» TASK:
Output the entries below exactly as written, omitting pictures.

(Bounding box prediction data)
◇ ◇ ◇ ◇ ◇ ◇ ◇
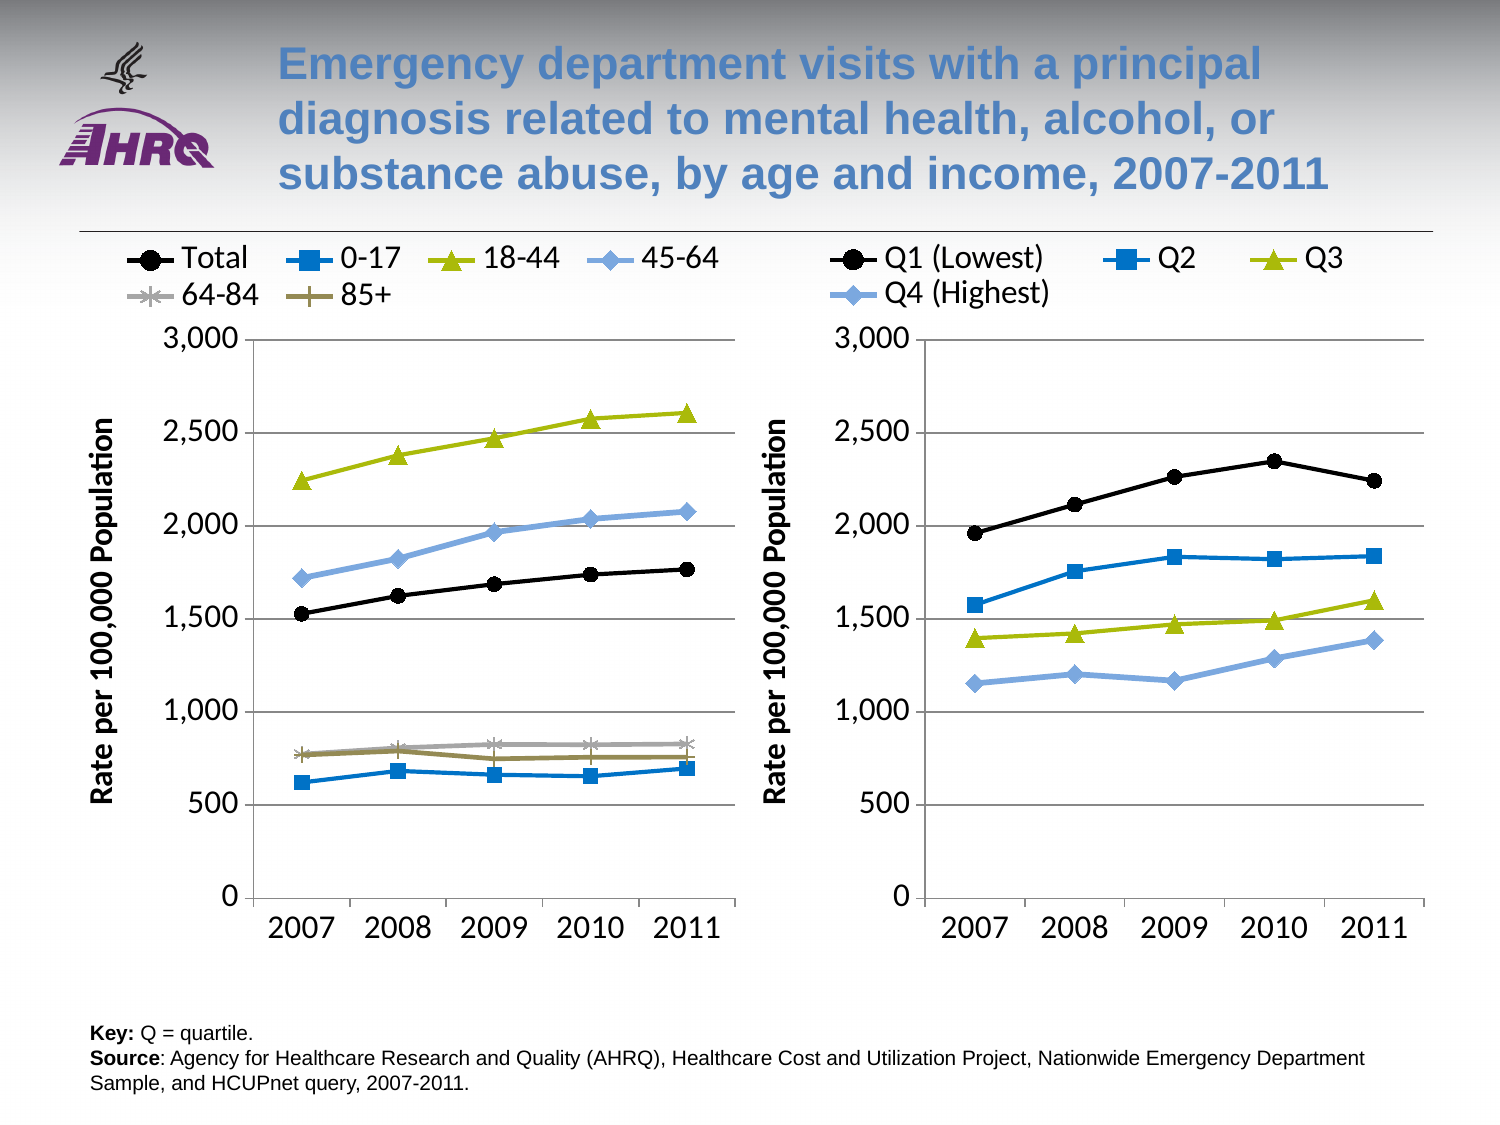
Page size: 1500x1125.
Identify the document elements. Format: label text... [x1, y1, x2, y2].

text_box Key: Q = quartile. Source: Agency for Healthcare Research and Quality (AHRQ), Healthcare Cost and Utilization Project, Nationwide Emergency Department Sample, and HCUPnet query, 2007-2011. [75, 1012, 1388, 1103]
chart [74, 239, 1426, 983]
picture [0, 0, 1500, 1125]
title Emergency department visits with a principal diagnosis related to mental health, alcohol, or substance abuse, by age and income, 2007-2011 [262, 45, 1425, 188]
◇ ◇ ◇ ◇ ◇ ◇ ◇
» YOUR SOLUTION:
Page size: 1500x1125.
Identify the document elements. Format: label text... [x1, y1, x2, y2].

text_box Key: Q = quartile. Source: Agency for Healthcare Research and Quality (AHRQ), Healthcare Cost and Utilization Project, Nationwide Emergency Department Sample, and HCUPnet query, 2007-2011. [75, 1012, 1388, 1103]
chart [74, 239, 1426, 983]
picture [0, 0, 1500, 1125]
title Emergency department visits with a principal diagnosis related to mental health, alcohol, or substance abuse, by age and income, 2007-2011 [262, 45, 1425, 188]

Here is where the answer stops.